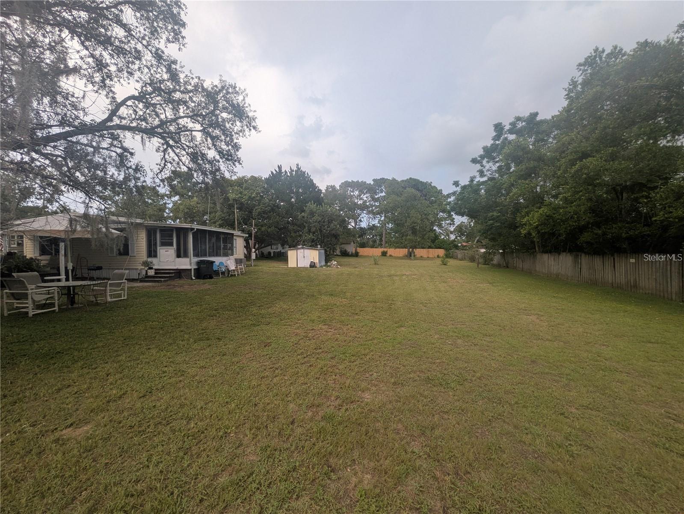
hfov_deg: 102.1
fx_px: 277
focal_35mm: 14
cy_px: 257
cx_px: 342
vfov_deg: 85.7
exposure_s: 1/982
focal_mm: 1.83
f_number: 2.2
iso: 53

★ ★ ★ ★ ★ ★ ★

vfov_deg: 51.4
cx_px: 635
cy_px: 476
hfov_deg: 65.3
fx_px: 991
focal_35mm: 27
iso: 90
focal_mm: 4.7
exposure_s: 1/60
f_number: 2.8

★ ★ ★ ★ ★ ★ ★

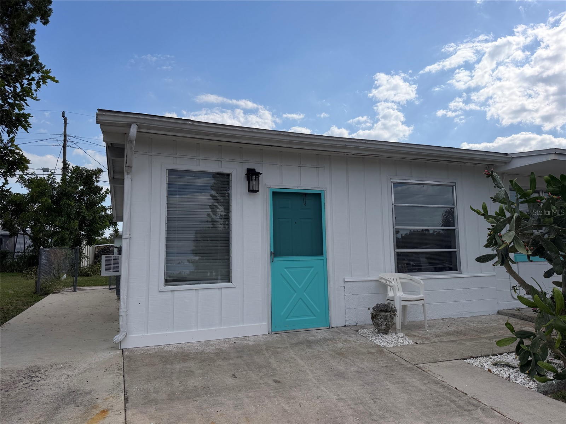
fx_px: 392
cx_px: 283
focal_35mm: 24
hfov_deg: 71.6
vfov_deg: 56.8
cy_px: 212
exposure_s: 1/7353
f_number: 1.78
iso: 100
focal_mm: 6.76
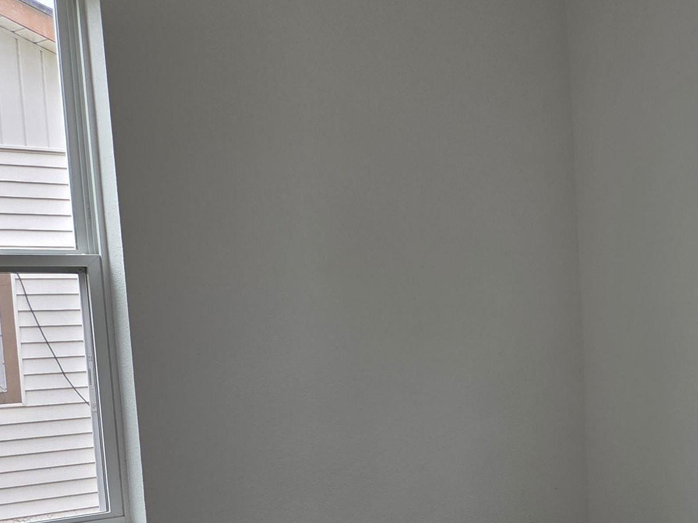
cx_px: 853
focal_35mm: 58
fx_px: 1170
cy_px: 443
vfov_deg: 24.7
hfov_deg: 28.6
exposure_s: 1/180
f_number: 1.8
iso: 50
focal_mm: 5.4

★ ★ ★ ★ ★ ★ ★

● **EXERCISE OBJECTIVE**: Look above for the line with "exposure_s: 1/7353"; quote it and every line after it, stopping after the line with "focal_mm: 5.4", exactly, with nothing added and without pictures.

● **ANSWER BOX**:
exposure_s: 1/7353
f_number: 1.78
iso: 100
focal_mm: 6.76
cx_px: 853
focal_35mm: 58
fx_px: 1170
cy_px: 443
vfov_deg: 24.7
hfov_deg: 28.6
exposure_s: 1/180
f_number: 1.8
iso: 50
focal_mm: 5.4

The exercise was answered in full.